À lui seul, le dossier que le Bulletin d’histoire politique consacre au Rassemblement pour l’indépendance nationale (RIN) démontre la pertinence d’un enseignement de l’histoire favorisant « l’arrimage entre l’histoire politique et l’histoire sociale, la reconnaissance du travail de transmission des connaissances des enseignants, le rétablissement d’une trame chronologique ». En effet, c’est en respectant cette pédagogie que l’examen du RIN joint le passé au présent et investit le passé et le présent dans l’édification de l’avenir.
Le RIN mourut jeune, mais il força les autres partis à se situer par rapport à l’indépendance du Québec et à parier sur l’État et sa planification. Grâce à lui, le peuple québécois put mesurer la différence entre le respect du citoyen et l’embrigadement des foules. Un mouvement politique modifiait le tissu social.
Le témoignage d’Andrée Ferretti est, à cet égard, exemplaire et déterminant. Pourquoi le Parti québécois (PQ) fut-il d’abord le Mouvement Souveraineté-Association ? Maturation du projet ? Hésitation de René Lévesque ? Andrée Ferretti dit autre chose : « […] j’ai toujours pensé que le mouvement pour l’indépendance ne saurait se constituer en parti qu’au moment où la majorité du peuple aura été convaincue de son absolue nécessité et prête à la réaliser et à l’assumer ». Autrement dit, le parti qui ne s’assure pas de la compréhension du peuple risque la solitude…
Le texte de Janie Normand sur la droite québécoise traditionnelle explique plusieurs des tiraillements qui déchirent le PQ depuis un demi-siècle.
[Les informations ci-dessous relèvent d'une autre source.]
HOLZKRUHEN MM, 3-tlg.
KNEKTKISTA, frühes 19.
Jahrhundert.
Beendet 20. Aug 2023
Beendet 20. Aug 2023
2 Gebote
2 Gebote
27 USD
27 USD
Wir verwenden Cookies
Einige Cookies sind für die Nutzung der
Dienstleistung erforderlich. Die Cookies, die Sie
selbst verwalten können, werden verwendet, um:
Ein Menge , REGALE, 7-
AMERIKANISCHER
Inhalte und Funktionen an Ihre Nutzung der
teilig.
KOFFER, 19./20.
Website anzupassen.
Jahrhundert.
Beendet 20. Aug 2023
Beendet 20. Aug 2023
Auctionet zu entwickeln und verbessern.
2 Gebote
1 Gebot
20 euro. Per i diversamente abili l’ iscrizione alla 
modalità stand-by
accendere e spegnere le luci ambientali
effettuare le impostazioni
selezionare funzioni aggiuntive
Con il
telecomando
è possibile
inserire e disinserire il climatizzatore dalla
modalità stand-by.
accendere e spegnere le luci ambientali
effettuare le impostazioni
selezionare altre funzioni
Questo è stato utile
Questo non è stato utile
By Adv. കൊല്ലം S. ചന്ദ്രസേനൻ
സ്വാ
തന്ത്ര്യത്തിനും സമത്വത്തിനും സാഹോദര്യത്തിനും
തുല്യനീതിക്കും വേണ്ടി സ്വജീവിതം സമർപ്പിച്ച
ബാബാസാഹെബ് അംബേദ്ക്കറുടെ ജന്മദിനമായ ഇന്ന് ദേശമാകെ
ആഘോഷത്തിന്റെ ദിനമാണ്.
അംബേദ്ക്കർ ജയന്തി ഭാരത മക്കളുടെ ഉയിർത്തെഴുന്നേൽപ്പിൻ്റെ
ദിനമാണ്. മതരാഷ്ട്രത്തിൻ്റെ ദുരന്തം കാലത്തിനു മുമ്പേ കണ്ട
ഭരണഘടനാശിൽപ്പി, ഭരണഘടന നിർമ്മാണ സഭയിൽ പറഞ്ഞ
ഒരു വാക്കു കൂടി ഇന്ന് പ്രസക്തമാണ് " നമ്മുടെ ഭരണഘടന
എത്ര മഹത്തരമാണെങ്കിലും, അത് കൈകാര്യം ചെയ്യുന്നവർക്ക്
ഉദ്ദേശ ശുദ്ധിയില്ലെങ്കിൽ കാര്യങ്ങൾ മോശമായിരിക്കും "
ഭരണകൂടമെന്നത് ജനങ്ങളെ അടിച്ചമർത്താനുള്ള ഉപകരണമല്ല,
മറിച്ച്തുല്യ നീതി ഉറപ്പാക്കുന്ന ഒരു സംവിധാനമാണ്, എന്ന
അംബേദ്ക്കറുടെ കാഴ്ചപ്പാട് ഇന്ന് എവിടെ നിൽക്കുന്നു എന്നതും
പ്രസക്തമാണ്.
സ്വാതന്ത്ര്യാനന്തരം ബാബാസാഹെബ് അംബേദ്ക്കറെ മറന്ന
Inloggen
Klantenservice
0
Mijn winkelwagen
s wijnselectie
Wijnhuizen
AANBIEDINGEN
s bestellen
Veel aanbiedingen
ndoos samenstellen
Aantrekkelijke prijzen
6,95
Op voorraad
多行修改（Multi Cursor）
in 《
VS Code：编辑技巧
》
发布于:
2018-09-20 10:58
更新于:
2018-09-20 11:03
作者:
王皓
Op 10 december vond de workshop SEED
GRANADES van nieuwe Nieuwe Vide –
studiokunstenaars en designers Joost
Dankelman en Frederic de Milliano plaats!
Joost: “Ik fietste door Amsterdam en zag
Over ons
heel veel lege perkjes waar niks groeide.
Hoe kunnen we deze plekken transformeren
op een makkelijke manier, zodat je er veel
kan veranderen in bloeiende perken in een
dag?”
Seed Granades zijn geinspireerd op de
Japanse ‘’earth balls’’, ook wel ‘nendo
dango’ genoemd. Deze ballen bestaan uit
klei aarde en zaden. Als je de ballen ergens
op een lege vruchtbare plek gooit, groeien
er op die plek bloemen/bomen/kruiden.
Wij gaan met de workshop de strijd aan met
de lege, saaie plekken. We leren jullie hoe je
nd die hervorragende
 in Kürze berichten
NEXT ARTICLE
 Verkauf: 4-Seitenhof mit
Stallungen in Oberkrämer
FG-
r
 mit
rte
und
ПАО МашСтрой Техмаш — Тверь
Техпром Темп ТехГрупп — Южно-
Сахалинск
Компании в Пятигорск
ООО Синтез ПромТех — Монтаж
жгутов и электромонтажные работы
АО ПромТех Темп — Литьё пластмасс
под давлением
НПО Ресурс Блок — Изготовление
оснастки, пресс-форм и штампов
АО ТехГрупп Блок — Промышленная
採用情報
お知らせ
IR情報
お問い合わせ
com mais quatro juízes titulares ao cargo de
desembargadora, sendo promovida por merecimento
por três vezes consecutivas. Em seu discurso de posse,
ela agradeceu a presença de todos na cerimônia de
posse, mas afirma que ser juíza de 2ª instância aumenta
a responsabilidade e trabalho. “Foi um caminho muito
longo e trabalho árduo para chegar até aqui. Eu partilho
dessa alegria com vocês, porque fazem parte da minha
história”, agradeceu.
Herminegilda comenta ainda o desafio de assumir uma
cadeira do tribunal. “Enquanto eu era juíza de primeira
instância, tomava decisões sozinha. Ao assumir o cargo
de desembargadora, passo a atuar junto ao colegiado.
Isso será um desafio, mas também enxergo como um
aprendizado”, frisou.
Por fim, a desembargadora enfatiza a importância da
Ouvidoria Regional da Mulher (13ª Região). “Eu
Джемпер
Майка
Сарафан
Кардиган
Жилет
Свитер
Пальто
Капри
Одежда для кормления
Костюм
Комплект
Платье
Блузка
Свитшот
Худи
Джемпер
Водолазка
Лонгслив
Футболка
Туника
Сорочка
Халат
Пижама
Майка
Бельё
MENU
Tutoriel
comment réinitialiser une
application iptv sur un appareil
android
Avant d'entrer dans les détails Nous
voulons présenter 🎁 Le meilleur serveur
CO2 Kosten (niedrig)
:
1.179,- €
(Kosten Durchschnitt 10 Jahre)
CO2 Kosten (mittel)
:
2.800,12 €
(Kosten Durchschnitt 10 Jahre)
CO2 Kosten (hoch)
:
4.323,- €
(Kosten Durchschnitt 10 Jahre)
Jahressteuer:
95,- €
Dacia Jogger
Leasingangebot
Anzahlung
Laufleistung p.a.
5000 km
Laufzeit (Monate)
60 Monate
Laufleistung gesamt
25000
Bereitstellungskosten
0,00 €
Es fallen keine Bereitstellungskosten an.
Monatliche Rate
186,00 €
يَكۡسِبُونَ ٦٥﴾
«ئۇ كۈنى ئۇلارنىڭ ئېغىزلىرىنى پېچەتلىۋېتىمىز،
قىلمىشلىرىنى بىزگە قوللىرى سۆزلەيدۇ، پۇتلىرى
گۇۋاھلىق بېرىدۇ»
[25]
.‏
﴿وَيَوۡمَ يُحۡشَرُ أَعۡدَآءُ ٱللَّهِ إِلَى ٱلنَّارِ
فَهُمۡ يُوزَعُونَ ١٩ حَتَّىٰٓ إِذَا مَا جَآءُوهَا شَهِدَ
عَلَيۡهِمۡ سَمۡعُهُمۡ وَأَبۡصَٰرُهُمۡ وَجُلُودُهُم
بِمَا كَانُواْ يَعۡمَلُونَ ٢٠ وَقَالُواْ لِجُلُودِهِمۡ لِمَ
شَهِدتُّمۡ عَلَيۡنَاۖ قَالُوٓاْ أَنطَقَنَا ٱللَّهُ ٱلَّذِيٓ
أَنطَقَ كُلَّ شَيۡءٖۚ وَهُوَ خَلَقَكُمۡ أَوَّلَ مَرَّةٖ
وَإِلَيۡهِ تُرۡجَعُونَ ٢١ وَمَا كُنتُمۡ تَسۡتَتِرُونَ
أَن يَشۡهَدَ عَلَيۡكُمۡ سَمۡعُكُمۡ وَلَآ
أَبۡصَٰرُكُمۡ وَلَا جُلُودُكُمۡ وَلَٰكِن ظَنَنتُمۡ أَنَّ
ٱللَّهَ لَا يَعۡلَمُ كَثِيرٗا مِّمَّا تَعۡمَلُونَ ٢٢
Si l’idée d’indépendance nationale convenait à beaucoup, les divergences éclataient quant au choix entre révolution et ajustement, entre bouleversement et évolution. Manifestement, le désir d’un front uni conduisit les partenaires-malgré-eux à des ententes mal cimentées. En montrant le culte du Regroupement national (RN) pour des valeurs de type pétainiste (foi, famille, patrie), Normand explique les clivages qui, depuis, traversent le camp des indépendantistes. « Aujourd’hui encore, écrit Réjean Pelletier, l’électorat traditionaliste s’avère toujours être l’un des pivots nécessaires à l’élection d’un gouvernement péquiste majoritaire ».
Le dossier fait sa part à l’hommerie. Charismatique, Pierre Bourgault donna force au plaidoyer indépendantiste ; méfiant, René Lévesque « ne désirait pas la disparition du RIN. Il préférait voir ce parti continuer son action et ne pas retrouver ses militants dans ses rangs ». L’un et l’autre, tels des orignaux mêlant jusqu’à la mort leurs panaches belliqueux, se forcèrent à des contorsions aux conséquences entêtées.